# [Material to process]
- - -

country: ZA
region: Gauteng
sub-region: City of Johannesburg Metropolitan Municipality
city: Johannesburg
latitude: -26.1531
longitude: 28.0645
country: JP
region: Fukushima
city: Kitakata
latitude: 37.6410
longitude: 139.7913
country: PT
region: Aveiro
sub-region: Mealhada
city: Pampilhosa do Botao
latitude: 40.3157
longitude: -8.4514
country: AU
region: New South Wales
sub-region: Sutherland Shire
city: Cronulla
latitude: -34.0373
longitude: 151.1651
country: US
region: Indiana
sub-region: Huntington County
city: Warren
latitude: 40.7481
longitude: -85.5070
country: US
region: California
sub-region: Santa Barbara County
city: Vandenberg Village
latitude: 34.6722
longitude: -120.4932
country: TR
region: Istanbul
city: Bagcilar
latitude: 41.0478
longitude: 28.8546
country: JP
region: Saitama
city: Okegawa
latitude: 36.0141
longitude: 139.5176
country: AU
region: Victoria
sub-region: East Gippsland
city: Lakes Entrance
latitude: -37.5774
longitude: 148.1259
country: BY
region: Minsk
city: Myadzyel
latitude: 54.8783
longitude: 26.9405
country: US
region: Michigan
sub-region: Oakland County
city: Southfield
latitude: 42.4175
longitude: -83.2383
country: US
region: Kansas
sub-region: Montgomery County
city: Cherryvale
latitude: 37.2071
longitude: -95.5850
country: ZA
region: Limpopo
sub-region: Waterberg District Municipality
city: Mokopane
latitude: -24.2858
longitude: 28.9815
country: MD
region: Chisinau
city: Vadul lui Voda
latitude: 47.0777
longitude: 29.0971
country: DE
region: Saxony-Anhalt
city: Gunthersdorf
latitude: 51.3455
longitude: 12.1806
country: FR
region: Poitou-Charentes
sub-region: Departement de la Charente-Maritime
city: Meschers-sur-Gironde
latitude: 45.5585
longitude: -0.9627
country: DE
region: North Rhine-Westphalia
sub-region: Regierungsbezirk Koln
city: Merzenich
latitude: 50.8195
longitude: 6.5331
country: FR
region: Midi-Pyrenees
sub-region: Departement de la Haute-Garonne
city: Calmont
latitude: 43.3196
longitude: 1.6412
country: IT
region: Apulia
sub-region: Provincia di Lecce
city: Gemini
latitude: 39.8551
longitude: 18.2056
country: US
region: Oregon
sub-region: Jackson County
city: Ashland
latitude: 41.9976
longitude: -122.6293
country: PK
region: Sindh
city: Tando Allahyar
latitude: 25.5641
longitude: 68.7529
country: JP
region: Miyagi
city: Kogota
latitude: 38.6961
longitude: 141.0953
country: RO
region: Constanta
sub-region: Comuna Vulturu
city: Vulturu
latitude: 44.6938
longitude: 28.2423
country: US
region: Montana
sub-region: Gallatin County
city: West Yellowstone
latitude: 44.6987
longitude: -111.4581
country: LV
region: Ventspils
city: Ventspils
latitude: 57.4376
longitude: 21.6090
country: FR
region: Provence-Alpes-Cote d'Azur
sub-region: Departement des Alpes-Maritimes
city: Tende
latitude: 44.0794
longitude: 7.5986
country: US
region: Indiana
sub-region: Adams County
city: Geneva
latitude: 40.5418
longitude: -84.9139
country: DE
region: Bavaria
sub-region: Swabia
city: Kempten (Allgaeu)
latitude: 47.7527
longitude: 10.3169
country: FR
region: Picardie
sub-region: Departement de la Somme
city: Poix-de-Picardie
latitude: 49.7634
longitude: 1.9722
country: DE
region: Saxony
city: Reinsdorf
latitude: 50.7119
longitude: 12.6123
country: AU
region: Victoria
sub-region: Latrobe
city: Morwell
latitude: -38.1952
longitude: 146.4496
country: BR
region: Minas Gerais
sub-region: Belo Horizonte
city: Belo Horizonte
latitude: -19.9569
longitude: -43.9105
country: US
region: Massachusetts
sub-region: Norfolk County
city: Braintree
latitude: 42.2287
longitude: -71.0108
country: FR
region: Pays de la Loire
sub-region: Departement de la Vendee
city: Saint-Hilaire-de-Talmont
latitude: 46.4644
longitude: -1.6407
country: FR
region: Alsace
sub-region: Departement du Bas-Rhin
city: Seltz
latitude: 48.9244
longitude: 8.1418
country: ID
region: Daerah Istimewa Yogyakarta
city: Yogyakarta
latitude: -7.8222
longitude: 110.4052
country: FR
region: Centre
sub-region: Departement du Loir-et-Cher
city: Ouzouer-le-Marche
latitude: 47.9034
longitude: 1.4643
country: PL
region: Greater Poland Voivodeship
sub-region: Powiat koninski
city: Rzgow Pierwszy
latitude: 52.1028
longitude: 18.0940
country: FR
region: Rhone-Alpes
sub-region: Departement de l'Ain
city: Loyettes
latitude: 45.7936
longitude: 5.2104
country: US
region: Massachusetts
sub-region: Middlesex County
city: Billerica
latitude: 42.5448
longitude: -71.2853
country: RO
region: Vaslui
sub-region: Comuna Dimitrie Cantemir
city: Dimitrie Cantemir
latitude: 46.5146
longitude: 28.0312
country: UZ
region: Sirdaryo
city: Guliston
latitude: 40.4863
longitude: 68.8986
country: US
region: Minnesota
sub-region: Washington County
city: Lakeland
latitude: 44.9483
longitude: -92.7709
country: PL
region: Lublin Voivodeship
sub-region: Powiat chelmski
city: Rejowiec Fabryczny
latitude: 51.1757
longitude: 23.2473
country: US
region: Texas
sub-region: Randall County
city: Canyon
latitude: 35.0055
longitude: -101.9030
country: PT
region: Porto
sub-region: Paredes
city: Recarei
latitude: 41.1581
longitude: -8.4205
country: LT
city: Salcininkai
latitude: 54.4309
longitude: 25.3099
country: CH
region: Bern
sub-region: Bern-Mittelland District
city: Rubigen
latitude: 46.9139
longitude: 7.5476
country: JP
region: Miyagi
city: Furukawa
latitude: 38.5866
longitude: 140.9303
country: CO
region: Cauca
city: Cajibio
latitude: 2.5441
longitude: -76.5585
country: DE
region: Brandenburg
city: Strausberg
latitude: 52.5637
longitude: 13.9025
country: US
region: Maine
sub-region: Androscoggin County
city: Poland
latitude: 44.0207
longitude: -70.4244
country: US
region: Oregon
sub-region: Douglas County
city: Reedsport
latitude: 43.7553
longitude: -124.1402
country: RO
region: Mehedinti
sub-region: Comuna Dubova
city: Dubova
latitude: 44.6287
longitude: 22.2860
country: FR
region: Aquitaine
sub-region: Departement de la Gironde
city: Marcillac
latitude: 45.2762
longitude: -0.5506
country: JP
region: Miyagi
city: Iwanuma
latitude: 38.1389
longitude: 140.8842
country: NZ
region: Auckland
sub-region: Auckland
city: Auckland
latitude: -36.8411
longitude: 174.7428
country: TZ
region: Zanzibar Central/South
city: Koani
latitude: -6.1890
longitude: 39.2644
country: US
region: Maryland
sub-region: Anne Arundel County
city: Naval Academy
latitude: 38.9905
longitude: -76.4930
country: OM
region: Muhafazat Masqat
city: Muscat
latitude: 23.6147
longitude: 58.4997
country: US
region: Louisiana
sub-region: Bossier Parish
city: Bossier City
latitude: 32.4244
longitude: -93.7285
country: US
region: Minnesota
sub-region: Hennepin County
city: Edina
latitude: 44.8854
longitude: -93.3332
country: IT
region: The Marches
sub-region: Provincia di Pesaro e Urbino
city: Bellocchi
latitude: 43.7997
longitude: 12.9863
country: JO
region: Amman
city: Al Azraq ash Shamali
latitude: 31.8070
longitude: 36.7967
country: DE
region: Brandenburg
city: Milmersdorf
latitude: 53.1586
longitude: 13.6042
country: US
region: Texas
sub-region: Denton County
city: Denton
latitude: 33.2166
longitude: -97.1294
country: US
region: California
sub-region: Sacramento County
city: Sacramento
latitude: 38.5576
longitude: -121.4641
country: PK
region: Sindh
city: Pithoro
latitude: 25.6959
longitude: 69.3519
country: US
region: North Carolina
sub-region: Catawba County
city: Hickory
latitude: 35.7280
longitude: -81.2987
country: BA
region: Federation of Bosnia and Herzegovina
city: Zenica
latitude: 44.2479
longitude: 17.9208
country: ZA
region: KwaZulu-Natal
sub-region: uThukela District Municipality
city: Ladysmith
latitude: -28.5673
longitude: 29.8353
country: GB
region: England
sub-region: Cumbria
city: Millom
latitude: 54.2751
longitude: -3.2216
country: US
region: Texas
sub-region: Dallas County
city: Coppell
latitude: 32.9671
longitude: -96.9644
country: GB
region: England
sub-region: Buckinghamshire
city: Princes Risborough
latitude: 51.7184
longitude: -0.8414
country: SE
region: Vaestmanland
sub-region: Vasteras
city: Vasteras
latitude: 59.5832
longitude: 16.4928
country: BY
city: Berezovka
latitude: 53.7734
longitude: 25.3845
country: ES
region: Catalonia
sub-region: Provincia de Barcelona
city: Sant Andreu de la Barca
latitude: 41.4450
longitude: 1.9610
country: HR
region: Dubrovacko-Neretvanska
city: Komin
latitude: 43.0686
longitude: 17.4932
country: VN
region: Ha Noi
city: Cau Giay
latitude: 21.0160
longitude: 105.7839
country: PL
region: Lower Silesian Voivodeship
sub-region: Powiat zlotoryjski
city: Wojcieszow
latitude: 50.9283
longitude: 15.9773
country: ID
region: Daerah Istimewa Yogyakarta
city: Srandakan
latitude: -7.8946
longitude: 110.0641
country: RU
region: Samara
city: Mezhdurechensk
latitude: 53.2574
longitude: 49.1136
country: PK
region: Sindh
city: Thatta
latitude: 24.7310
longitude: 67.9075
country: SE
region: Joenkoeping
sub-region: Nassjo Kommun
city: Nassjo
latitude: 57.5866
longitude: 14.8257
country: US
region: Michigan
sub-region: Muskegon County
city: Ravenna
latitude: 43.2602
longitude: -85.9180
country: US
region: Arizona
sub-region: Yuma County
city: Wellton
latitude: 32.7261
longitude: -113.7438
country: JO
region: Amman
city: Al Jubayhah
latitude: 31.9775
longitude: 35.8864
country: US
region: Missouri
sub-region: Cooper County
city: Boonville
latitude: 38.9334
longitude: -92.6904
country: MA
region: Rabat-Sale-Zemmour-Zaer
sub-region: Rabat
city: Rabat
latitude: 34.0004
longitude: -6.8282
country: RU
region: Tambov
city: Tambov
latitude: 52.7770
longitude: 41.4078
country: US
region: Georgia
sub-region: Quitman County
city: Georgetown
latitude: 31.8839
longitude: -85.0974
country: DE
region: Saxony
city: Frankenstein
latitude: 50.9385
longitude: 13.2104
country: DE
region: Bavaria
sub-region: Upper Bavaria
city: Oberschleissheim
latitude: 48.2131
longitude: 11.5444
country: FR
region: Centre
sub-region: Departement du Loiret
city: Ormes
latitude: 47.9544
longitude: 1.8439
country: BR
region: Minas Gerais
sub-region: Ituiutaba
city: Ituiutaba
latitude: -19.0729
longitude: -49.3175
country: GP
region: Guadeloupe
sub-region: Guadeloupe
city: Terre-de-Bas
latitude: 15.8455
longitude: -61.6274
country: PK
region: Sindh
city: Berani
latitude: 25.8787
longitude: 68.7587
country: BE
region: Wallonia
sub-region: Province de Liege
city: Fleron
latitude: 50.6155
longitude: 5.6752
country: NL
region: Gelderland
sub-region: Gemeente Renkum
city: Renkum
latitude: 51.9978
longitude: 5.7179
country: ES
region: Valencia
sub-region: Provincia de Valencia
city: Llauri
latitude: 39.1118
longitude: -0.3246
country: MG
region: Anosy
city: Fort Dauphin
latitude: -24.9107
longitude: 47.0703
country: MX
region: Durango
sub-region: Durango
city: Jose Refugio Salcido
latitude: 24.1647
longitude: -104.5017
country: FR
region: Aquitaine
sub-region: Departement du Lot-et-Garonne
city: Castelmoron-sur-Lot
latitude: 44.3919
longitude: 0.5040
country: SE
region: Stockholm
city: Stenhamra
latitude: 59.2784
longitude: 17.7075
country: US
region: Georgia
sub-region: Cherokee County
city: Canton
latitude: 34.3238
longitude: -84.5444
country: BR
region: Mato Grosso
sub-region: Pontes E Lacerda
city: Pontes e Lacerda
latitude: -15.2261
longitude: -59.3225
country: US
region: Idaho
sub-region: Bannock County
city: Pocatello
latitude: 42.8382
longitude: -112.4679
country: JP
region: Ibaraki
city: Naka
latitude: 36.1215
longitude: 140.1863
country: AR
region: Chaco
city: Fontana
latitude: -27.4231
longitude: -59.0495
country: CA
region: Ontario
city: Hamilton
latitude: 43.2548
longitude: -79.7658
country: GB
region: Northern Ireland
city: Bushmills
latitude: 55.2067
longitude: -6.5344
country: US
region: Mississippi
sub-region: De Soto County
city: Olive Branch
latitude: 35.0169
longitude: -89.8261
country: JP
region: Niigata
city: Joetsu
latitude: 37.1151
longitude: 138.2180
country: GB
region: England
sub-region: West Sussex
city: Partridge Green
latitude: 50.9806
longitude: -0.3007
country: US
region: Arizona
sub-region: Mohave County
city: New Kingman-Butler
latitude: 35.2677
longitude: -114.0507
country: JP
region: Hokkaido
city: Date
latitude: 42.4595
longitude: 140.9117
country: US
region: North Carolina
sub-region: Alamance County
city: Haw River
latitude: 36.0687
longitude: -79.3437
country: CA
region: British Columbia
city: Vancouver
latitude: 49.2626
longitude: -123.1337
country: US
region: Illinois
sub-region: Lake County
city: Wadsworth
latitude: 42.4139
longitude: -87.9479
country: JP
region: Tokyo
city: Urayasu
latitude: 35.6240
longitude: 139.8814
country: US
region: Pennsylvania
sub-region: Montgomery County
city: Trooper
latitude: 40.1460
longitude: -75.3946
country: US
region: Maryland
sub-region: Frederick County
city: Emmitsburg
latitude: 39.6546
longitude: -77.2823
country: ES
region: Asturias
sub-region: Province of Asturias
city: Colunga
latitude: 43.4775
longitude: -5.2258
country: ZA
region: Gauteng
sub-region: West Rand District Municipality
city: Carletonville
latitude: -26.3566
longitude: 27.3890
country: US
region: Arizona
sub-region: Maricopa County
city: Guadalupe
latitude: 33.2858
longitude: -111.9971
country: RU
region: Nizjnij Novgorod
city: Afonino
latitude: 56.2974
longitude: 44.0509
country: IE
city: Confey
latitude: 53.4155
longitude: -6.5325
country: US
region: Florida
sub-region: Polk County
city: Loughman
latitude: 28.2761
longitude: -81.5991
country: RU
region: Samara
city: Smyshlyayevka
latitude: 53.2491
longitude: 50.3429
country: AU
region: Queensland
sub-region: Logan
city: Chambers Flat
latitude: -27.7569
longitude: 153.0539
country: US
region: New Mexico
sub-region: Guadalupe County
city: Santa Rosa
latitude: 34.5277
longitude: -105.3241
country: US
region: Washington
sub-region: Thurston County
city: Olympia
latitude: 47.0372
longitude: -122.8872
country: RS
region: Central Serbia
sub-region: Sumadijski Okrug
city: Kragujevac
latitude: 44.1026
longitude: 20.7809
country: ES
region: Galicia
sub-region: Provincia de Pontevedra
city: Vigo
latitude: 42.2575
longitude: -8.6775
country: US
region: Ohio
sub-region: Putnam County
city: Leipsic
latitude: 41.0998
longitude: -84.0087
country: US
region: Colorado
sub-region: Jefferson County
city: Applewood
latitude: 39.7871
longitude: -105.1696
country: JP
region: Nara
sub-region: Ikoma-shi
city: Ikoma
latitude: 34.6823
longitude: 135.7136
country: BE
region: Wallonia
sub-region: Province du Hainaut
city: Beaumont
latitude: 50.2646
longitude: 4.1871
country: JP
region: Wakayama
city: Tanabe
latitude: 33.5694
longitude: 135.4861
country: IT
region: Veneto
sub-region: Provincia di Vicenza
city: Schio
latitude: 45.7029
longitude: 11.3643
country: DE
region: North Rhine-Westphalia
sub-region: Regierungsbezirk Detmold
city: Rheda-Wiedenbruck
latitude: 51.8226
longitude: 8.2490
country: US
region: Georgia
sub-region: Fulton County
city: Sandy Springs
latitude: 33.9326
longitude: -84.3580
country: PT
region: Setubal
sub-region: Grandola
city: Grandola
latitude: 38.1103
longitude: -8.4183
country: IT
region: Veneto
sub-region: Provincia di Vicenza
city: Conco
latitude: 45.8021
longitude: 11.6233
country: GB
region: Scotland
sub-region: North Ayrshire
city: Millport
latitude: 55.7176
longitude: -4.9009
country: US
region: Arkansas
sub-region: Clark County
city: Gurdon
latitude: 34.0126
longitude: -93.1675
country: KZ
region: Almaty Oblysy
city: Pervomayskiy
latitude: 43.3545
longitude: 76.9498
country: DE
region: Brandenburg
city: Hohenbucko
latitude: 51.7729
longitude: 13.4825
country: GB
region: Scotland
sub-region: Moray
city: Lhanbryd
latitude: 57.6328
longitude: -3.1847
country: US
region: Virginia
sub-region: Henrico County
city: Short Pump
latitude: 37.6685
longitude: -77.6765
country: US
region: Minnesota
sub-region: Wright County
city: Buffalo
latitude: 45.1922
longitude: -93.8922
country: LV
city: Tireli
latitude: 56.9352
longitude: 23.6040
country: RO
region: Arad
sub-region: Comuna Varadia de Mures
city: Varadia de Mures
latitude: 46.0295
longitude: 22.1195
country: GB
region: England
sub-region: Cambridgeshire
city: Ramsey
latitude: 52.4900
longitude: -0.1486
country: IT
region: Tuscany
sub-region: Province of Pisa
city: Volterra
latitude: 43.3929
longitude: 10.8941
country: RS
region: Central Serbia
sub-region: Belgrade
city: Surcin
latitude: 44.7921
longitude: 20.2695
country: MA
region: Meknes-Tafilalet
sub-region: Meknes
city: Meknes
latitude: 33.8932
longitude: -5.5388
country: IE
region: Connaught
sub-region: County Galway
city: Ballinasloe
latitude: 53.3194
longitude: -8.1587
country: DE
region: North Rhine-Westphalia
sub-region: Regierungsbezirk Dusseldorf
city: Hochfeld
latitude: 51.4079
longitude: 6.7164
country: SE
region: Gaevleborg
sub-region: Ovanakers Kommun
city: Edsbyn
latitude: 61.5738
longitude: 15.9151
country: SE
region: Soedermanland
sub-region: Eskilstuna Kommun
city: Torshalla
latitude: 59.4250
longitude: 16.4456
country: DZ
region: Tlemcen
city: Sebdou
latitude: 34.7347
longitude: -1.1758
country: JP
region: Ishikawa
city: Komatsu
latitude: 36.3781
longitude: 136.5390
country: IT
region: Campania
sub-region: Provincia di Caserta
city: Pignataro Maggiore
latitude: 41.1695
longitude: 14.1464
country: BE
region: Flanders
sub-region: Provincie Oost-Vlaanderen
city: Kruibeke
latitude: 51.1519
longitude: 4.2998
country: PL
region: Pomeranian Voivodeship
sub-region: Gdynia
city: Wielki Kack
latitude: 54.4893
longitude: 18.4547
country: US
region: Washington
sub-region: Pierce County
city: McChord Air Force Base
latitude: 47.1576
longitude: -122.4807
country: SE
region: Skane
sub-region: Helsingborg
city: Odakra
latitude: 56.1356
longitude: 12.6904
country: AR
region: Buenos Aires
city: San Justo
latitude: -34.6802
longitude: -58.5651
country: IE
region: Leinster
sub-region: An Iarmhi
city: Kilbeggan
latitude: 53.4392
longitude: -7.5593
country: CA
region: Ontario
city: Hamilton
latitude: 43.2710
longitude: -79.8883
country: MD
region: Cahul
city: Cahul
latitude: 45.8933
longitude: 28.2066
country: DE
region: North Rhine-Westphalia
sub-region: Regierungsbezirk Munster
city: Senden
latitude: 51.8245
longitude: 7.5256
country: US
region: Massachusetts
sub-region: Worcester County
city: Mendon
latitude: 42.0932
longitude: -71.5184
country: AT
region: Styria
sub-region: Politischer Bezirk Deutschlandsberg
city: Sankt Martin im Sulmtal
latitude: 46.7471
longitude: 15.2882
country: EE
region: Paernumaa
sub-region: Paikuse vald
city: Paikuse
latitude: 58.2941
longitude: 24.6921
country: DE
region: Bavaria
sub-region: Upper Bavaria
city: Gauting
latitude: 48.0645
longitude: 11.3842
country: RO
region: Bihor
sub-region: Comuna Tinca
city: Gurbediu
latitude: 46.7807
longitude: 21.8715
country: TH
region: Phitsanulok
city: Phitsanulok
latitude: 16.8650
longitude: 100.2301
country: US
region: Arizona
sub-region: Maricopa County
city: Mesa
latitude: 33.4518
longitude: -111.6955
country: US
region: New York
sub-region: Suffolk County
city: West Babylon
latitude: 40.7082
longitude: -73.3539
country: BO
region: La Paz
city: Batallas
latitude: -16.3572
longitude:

- - -

# [Short task]
Lay out the lines of the records, from the start through the line with "region: Limpopo", as a JSON list of strings, one string per line, leaving out blank lines.

# [Response for this exercise]
[
  "country: ZA",
  "region: Gauteng",
  "sub-region: City of Johannesburg Metropolitan Municipality",
  "city: Johannesburg",
  "latitude: -26.1531",
  "longitude: 28.0645",
  "country: JP",
  "region: Fukushima",
  "city: Kitakata",
  "latitude: 37.6410",
  "longitude: 139.7913",
  "country: PT",
  "region: Aveiro",
  "sub-region: Mealhada",
  "city: Pampilhosa do Botao",
  "latitude: 40.3157",
  "longitude: -8.4514",
  "country: AU",
  "region: New South Wales",
  "sub-region: Sutherland Shire",
  "city: Cronulla",
  "latitude: -34.0373",
  "longitude: 151.1651",
  "country: US",
  "region: Indiana",
  "sub-region: Huntington County",
  "city: Warren",
  "latitude: 40.7481",
  "longitude: -85.5070",
  "country: US",
  "region: California",
  "sub-region: Santa Barbara County",
  "city: Vandenberg Village",
  "latitude: 34.6722",
  "longitude: -120.4932",
  "country: TR",
  "region: Istanbul",
  "city: Bagcilar",
  "latitude: 41.0478",
  "longitude: 28.8546",
  "country: JP",
  "region: Saitama",
  "city: Okegawa",
  "latitude: 36.0141",
  "longitude: 139.5176",
  "country: AU",
  "region: Victoria",
  "sub-region: East Gippsland",
  "city: Lakes Entrance",
  "latitude: -37.5774",
  "longitude: 148.1259",
  "country: BY",
  "region: Minsk",
  "city: Myadzyel",
  "latitude: 54.8783",
  "longitude: 26.9405",
  "country: US",
  "region: Michigan",
  "sub-region: Oakland County",
  "city: Southfield",
  "latitude: 42.4175",
  "longitude: -83.2383",
  "country: US",
  "region: Kansas",
  "sub-region: Montgomery County",
  "city: Cherryvale",
  "latitude: 37.2071",
  "longitude: -95.5850",
  "country: ZA",
  "region: Limpopo"
]